*** Block opens ***

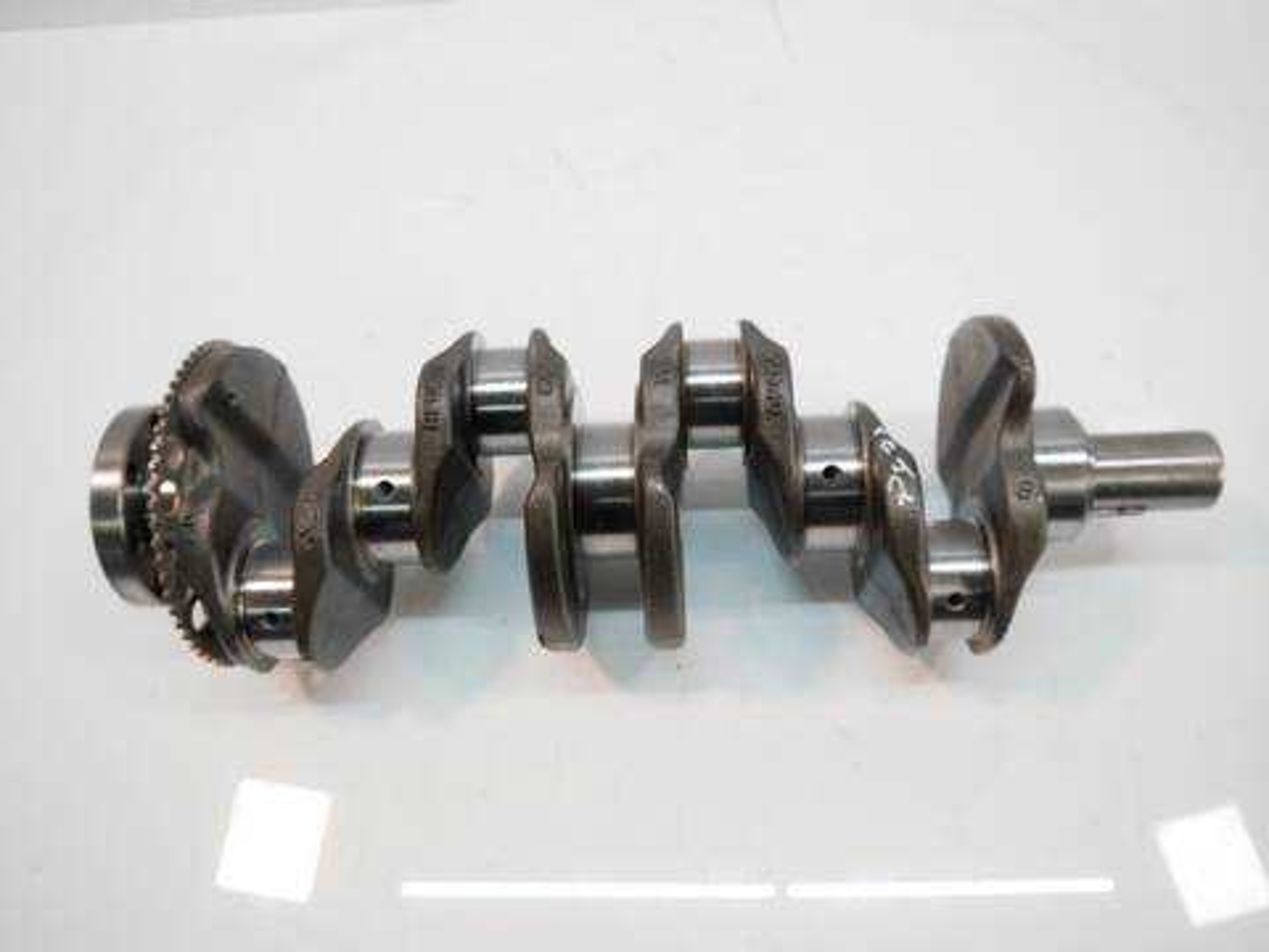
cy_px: 476
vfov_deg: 49.7
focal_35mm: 28
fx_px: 1026
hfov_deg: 63.4
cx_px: 634
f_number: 3.5
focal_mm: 14
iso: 200
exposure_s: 1/60
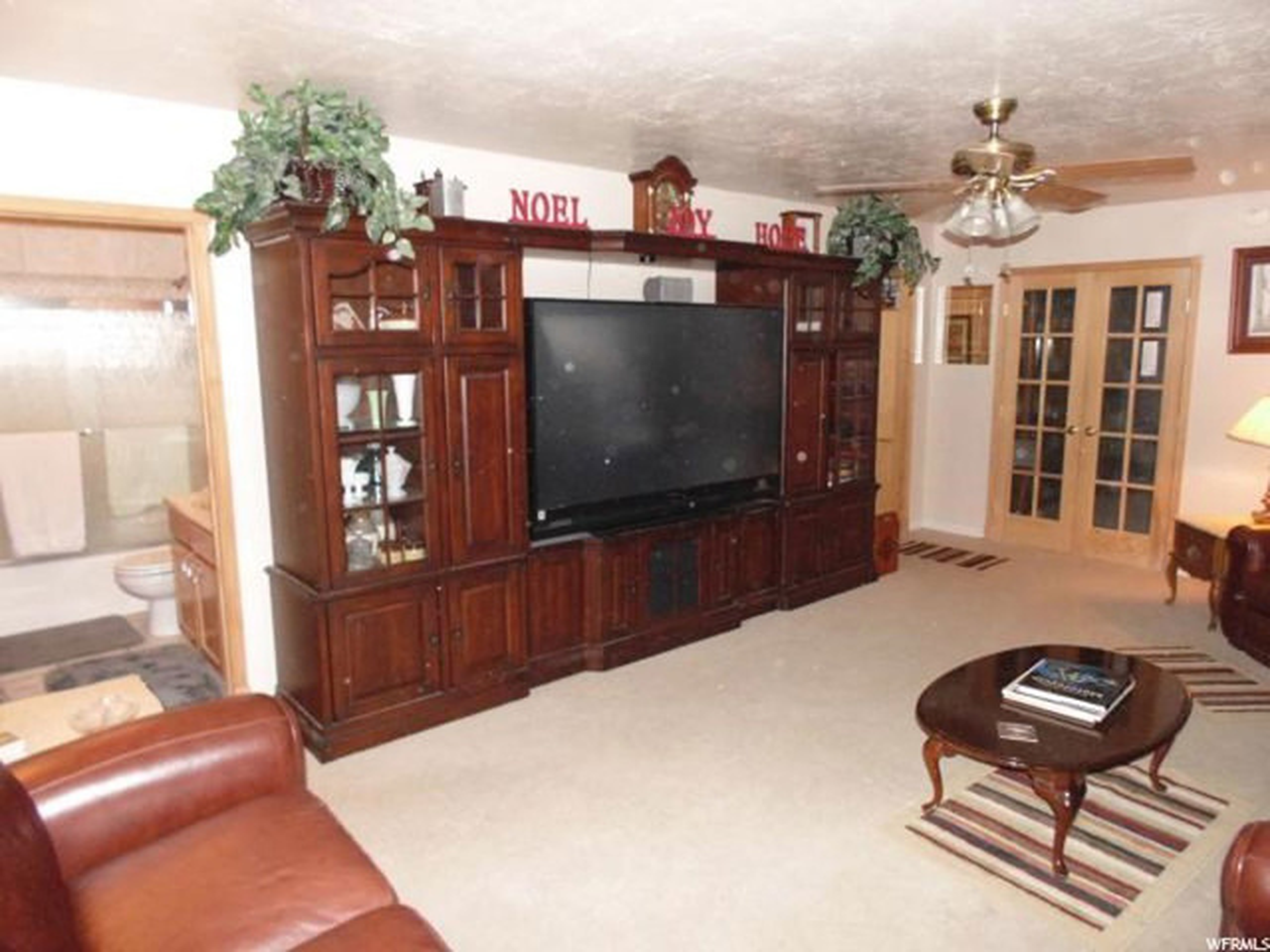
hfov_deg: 76.4
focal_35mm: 22
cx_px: 635
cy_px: 476
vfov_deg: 61.1
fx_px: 807
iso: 400
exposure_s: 1/30
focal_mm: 4
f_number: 3.1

*** Block closes ***

Written task: All of the records above are to be printed exactly, with every picture omitted.

Written response:
cy_px: 476
vfov_deg: 49.7
focal_35mm: 28
fx_px: 1026
hfov_deg: 63.4
cx_px: 634
f_number: 3.5
focal_mm: 14
iso: 200
exposure_s: 1/60
hfov_deg: 76.4
focal_35mm: 22
cx_px: 635
cy_px: 476
vfov_deg: 61.1
fx_px: 807
iso: 400
exposure_s: 1/30
focal_mm: 4
f_number: 3.1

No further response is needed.